A great perspective from this interview Andy Rachleff had with Pomp.
Institutions and Professional investors used to do well in public equities because they would be taking opposite trades against amateurs. One of the reasons returns have declined because most of the players around the table now are professionals so the edge has disappeared.
This is analogous to the professional poker players, who don’t make their money playing at the Poker World Series where they are competing against other top players. They play there to hone their skills. But they make most, if not ALL, of their money going to lesser known competitions or backwaters where they can play against local “Whales” who have money but have a lot less skill.

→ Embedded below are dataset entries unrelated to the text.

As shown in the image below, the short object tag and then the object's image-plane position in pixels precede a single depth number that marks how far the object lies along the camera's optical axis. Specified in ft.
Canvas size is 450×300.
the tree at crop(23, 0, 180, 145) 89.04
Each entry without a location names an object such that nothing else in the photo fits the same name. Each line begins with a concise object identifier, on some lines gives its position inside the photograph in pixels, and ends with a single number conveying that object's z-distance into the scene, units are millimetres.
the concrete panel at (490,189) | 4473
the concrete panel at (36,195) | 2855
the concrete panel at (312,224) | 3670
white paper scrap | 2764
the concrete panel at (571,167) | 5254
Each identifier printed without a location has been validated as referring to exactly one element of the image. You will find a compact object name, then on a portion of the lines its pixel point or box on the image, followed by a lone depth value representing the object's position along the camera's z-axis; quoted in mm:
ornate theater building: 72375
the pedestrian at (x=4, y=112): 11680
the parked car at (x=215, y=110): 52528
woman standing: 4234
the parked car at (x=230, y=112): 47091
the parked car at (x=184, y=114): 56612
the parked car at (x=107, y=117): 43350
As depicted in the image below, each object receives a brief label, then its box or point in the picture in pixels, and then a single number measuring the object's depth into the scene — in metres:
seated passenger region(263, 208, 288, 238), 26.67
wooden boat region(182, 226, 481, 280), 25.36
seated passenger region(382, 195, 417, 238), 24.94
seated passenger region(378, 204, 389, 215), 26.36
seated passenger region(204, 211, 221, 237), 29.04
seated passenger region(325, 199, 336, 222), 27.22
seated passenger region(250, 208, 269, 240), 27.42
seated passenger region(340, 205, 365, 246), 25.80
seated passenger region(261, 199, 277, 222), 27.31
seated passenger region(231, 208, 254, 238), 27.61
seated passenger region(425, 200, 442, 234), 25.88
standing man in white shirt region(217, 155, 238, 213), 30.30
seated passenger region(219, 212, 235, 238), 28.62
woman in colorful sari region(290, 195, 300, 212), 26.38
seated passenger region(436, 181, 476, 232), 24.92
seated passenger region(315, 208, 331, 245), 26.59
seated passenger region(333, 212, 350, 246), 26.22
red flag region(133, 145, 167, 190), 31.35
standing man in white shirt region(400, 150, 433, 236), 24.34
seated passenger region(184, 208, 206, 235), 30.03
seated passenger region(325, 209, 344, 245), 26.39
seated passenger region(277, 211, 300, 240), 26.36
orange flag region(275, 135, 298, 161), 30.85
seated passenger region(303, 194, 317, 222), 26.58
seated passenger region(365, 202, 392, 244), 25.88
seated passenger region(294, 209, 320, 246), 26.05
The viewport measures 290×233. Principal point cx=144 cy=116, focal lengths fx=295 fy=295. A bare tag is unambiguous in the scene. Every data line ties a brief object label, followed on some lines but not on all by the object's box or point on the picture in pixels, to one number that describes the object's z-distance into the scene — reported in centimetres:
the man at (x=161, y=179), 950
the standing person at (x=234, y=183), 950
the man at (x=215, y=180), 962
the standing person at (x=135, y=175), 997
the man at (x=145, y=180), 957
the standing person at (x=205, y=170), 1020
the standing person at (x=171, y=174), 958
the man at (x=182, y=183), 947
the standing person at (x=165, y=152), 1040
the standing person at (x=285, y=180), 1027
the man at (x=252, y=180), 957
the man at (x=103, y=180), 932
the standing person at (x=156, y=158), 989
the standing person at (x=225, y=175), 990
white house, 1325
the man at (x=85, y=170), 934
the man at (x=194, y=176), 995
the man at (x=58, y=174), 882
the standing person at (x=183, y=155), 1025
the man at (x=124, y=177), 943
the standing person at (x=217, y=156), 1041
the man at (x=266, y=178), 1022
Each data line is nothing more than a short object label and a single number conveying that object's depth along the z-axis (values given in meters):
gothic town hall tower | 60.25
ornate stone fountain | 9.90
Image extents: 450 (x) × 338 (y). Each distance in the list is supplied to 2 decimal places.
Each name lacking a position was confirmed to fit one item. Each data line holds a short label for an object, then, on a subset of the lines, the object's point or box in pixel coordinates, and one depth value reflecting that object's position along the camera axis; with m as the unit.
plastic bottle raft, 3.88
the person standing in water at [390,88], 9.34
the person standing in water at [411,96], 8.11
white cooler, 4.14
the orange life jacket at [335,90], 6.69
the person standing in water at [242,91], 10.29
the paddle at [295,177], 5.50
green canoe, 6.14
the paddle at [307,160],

This is why I spent so much of my time traveling the world looking for great startup founders. I compete in Silicon valley deals against other Silicon valley investors to hone my skills. But then I go hunt in other overseas markets where there are awesome yet overlooked founders. Ones not being well served by their local investor base. It’s “Geo-Arbitrage” at this best. Or as I prefer to call it “Airplane Arbitrage.”
These local investors for the most part are not bad folks. They just don’t have the skill set, experience, connections and reputation to compete against someone like me. It’s just a fact. The overall awful advice & service I hear these founders get from investors in their region makes me weep for the state of Venture Capital and angel investing there. But assuming I do a good job here advising/helping the local startup founders and sharing best practices with local investors, this raises the bar and forces the other local investors to raise their game too. Co-opetition at work! :)
Peter Thiel says “Competition is for Losers.” I fully agree here. You compete in the top markets to upgrade your skills. But then you apply these skills in a market where you have an unfair advantage. With this unfair advantage you build your monopoly. This is how you win in the long run.